### Provided material

_ _ _ _

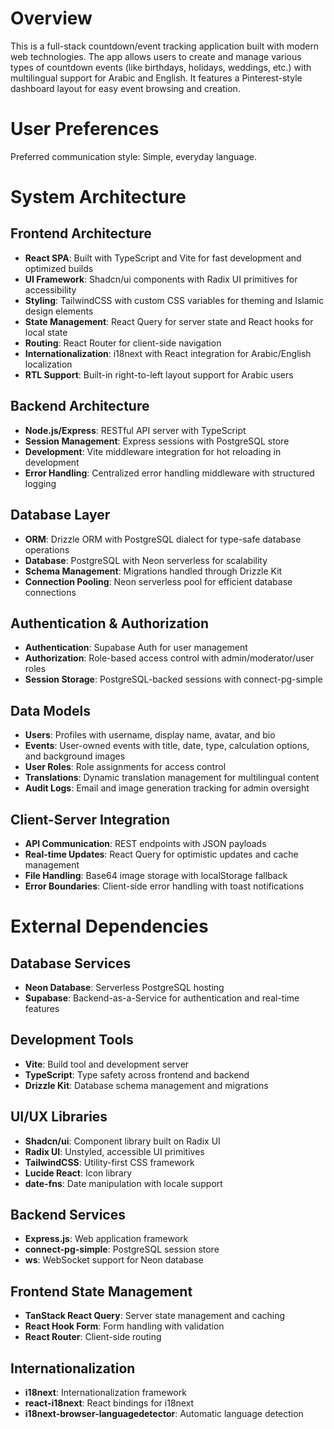 # Overview

This is a full-stack countdown/event tracking application built with modern web technologies. The app allows users to create and manage various types of countdown events (like birthdays, holidays, weddings, etc.) with multilingual support for Arabic and English. It features a Pinterest-style dashboard layout for easy event browsing and creation.

# User Preferences

Preferred communication style: Simple, everyday language.

# System Architecture

## Frontend Architecture
- **React SPA**: Built with TypeScript and Vite for fast development and optimized builds
- **UI Framework**: Shadcn/ui components with Radix UI primitives for accessibility
- **Styling**: TailwindCSS with custom CSS variables for theming and Islamic design elements
- **State Management**: React Query for server state and React hooks for local state
- **Routing**: React Router for client-side navigation
- **Internationalization**: i18next with React integration for Arabic/English localization
- **RTL Support**: Built-in right-to-left layout support for Arabic users

## Backend Architecture
- **Node.js/Express**: RESTful API server with TypeScript
- **Session Management**: Express sessions with PostgreSQL store
- **Development**: Vite middleware integration for hot reloading in development
- **Error Handling**: Centralized error handling middleware with structured logging

## Database Layer
- **ORM**: Drizzle ORM with PostgreSQL dialect for type-safe database operations  
- **Database**: PostgreSQL with Neon serverless for scalability
- **Schema Management**: Migrations handled through Drizzle Kit
- **Connection Pooling**: Neon serverless pool for efficient database connections

## Authentication & Authorization
- **Authentication**: Supabase Auth for user management
- **Authorization**: Role-based access control with admin/moderator/user roles
- **Session Storage**: PostgreSQL-backed sessions with connect-pg-simple

## Data Models
- **Users**: Profiles with username, display name, avatar, and bio
- **Events**: User-owned events with title, date, type, calculation options, and background images
- **User Roles**: Role assignments for access control
- **Translations**: Dynamic translation management for multilingual content
- **Audit Logs**: Email and image generation tracking for admin oversight

## Client-Server Integration
- **API Communication**: REST endpoints with JSON payloads
- **Real-time Updates**: React Query for optimistic updates and cache management
- **File Handling**: Base64 image storage with localStorage fallback
- **Error Boundaries**: Client-side error handling with toast notifications

# External Dependencies

## Database Services
- **Neon Database**: Serverless PostgreSQL hosting
- **Supabase**: Backend-as-a-Service for authentication and real-time features

## Development Tools
- **Vite**: Build tool and development server
- **TypeScript**: Type safety across frontend and backend
- **Drizzle Kit**: Database schema management and migrations

## UI/UX Libraries
- **Shadcn/ui**: Component library built on Radix UI
- **Radix UI**: Unstyled, accessible UI primitives
- **TailwindCSS**: Utility-first CSS framework
- **Lucide React**: Icon library
- **date-fns**: Date manipulation with locale support

## Backend Services
- **Express.js**: Web application framework
- **connect-pg-simple**: PostgreSQL session store
- **ws**: WebSocket support for Neon database

## Frontend State Management
- **TanStack React Query**: Server state management and caching
- **React Hook Form**: Form handling with validation
- **React Router**: Client-side routing

## Internationalization
- **i18next**: Internationalization framework
- **react-i18next**: React bindings for i18next
- **i18next-browser-languagedetector**: Automatic language detection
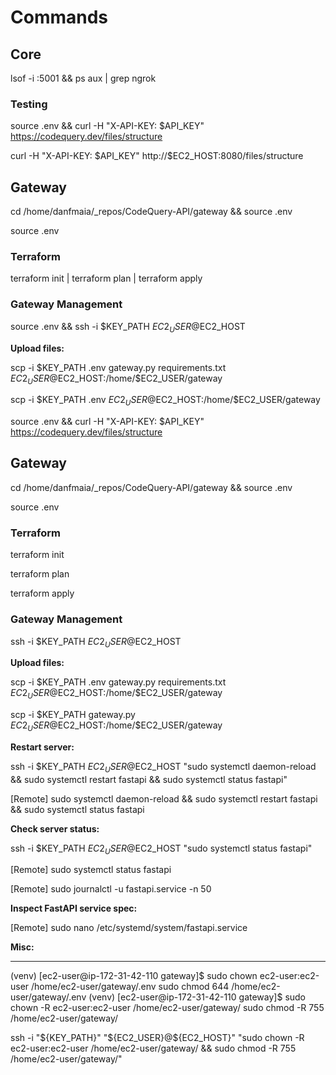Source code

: # Commands

<!-- TODO: Rewrite history to purge sensitive data in this file. -->

## Core

lsof -i :5001 && ps aux | grep ngrok

### Testing

source .env && curl -H "X-API-KEY: $API_KEY" https://codequery.dev/files/structure

curl -H "X-API-KEY: $API_KEY" http://$EC2_HOST:8080/files/structure

## Gateway

cd /home/danfmaia/\_repos/CodeQuery-API/gateway && source .env

source .env

### Terraform

terraform init | terraform plan | terraform apply

### Gateway Management

source .env && ssh -i $KEY_PATH $EC2_USER@$EC2_HOST

**Upload files:**

scp -i $KEY_PATH .env gateway.py requirements.txt $EC2_USER@$EC2_HOST:/home/$EC2_USER/gateway

scp -i $KEY_PATH .env $EC2_USER@$EC2_HOST:/home/$EC2_USER/gateway

source .env && curl -H "X-API-KEY: $API_KEY" https://codequery.dev/files/structure

## Gateway

cd /home/danfmaia/\_repos/CodeQuery-API/gateway && source .env

source .env

### Terraform

terraform init

terraform plan

terraform apply

### Gateway Management

ssh -i $KEY_PATH $EC2_USER@$EC2_HOST

**Upload files:**

scp -i $KEY_PATH .env gateway.py requirements.txt $EC2_USER@$EC2_HOST:/home/$EC2_USER/gateway

scp -i $KEY_PATH gateway.py $EC2_USER@$EC2_HOST:/home/$EC2_USER/gateway

**Restart server:**

ssh -i $KEY_PATH $EC2_USER@$EC2_HOST "sudo systemctl daemon-reload && sudo systemctl restart fastapi && sudo systemctl status fastapi"

[Remote] sudo systemctl daemon-reload && sudo systemctl restart fastapi && sudo systemctl status fastapi

**Check server status:**

ssh -i $KEY_PATH $EC2_USER@$EC2_HOST "sudo systemctl status fastapi"

[Remote] sudo systemctl status fastapi

[Remote] sudo journalctl -u fastapi.service -n 50

**Inspect FastAPI service spec:**

[Remote] sudo nano /etc/systemd/system/fastapi.service

**Misc:**

---

(venv) [ec2-user@ip-172-31-42-110 gateway]$ sudo chown ec2-user:ec2-user /home/ec2-user/gateway/.env
sudo chmod 644 /home/ec2-user/gateway/.env
(venv) [ec2-user@ip-172-31-42-110 gateway]$ sudo chown -R ec2-user:ec2-user /home/ec2-user/gateway/
sudo chmod -R 755 /home/ec2-user/gateway/

ssh -i "${KEY_PATH}" "${EC2_USER}@${EC2_HOST}" "sudo chown -R ec2-user:ec2-user /home/ec2-user/gateway/ && sudo chmod -R 755 /home/ec2-user/gateway/"
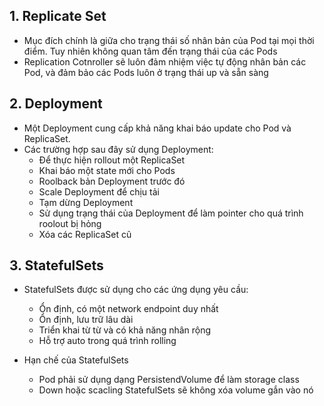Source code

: ## 1. Replicate Set

- Mục đích chính là giữa cho trạng thái số nhân bản của Pod tại mọi thời điểm. Tuy nhiên không quan tâm đến trạng thái của các Pods
- Replication Cotnroller sẽ luôn đảm nhiệm việc tự động nhân bản các Pod, và đảm bảo các Pods luôn ở trạng thái up và sẵn sàng 

## 2. Deployment

- Một Deployment cung cấp khả năng khai báo update cho Pod và ReplicaSet.
- Các trường hợp sau đây sử dụng Deployment:
  - Để thực hiện rollout một ReplicaSet
  - Khai báo một state mới cho Pods
  - Roolback bản Deployment trước đó
  - Scale Deployment để chịu tải
  - Tạm dừng Deployment
  - Sử dụng trạng thái của Deployment để làm pointer cho quá trình roolout bị hỏng
  - Xóa các ReplicaSet cũ

## 3. StatefulSets

- StatefulSets được sử dụng cho các ứng dụng yêu cầu:

  - Ổn định, có một network endpoint duy nhất
  - Ổn định, lưu trữ lâu dài
  - Triển khai từ từ và có khả năng nhân rộng
  - Hỗ trợ auto trong quá trình rolling

- Hạn chế của StatefulSets
  - Pod phải sử dụng dạng PersistendVolume để làm storage class
  - Down hoặc scacling StatefulSets sẽ không xóa volume gắn vào nó
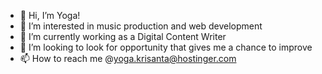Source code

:- 👋 Hi, I’m Yoga!
- 👀 I’m interested in music production and web development
- 🌱 I’m currently working as a Digital Content Writer
- 💞️ I’m looking to look for opportunity that gives me a chance to improve
- 📫 How to reach me @yoga.krisanta@hostinger.com

<!---
yogakrisanta/yogakrisanta is a ✨ special ✨ repository because its `README.md` (this file) appears on your GitHub profile.
You can click the Preview link to take a look at your changes.
--->
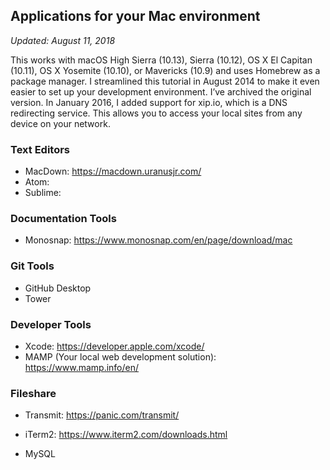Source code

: ## Applications for your Mac environment
_Updated: August 11, 2018_

This works with macOS High Sierra (10.13), Sierra (10.12), OS X El Capitan (10.11), OS X Yosemite (10.10), or Mavericks (10.9) and uses Homebrew as a package manager. I streamlined this tutorial in August 2014 to make it even easier to set up your development environment. I’ve archived the original version. In January 2016, I added support for xip.io, which is a DNS redirecting service. This allows you to access your local sites from any device on your network.

### Text Editors
- MacDown: https://macdown.uranusjr.com/ 
- Atom: 
- Sublime: 

### Documentation Tools
- Monosnap: https://www.monosnap.com/en/page/download/mac

### Git Tools
- GitHub Desktop
- Tower

### Developer Tools
- Xcode: https://developer.apple.com/xcode/
- MAMP (Your local web development solution): https://www.mamp.info/en/

### Fileshare
- Transmit: https://panic.com/transmit/

- iTerm2: https://www.iterm2.com/downloads.html

- MySQL
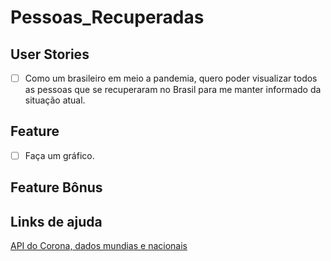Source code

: # Pessoas_Recuperadas

## User Stories
-   [ ] Como um brasileiro em meio a pandemia, quero poder visualizar todos as pessoas que se recuperaram no Brasil para me manter informado da situação atual.

## Feature
-   [ ] Faça um gráfico.

## Feature Bônus

## Links de ajuda
[API do Corona, dados mundias e nacionais](https://github.com/devarthurribeiro/covid19-brazil-api)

_ _ _ _

Everything between and including the line above containing "- **Real-time Updates**: React" and the line containing "<!-- TODO: Rewrite" should be reproduced exactly, with pictures excluded.

- **Real-time Updates**: React Query for optimistic updates and cache management
- **File Handling**: Base64 image storage with localStorage fallback
- **Error Boundaries**: Client-side error handling with toast notifications

# External Dependencies

## Database Services
- **Neon Database**: Serverless PostgreSQL hosting
- **Supabase**: Backend-as-a-Service for authentication and real-time features

## Development Tools
- **Vite**: Build tool and development server
- **TypeScript**: Type safety across frontend and backend
- **Drizzle Kit**: Database schema management and migrations

## UI/UX Libraries
- **Shadcn/ui**: Component library built on Radix UI
- **Radix UI**: Unstyled, accessible UI primitives
- **TailwindCSS**: Utility-first CSS framework
- **Lucide React**: Icon library
- **date-fns**: Date manipulation with locale support

## Backend Services
- **Express.js**: Web application framework
- **connect-pg-simple**: PostgreSQL session store
- **ws**: WebSocket support for Neon database

## Frontend State Management
- **TanStack React Query**: Server state management and caching
- **React Hook Form**: Form handling with validation
- **React Router**: Client-side routing

## Internationalization
- **i18next**: Internationalization framework
- **react-i18next**: React bindings for i18next
- **i18next-browser-languagedetector**: Automatic language detection
Source code

: # Commands

<!-- TODO: Rewrite history to purge sensitive data in this file. -->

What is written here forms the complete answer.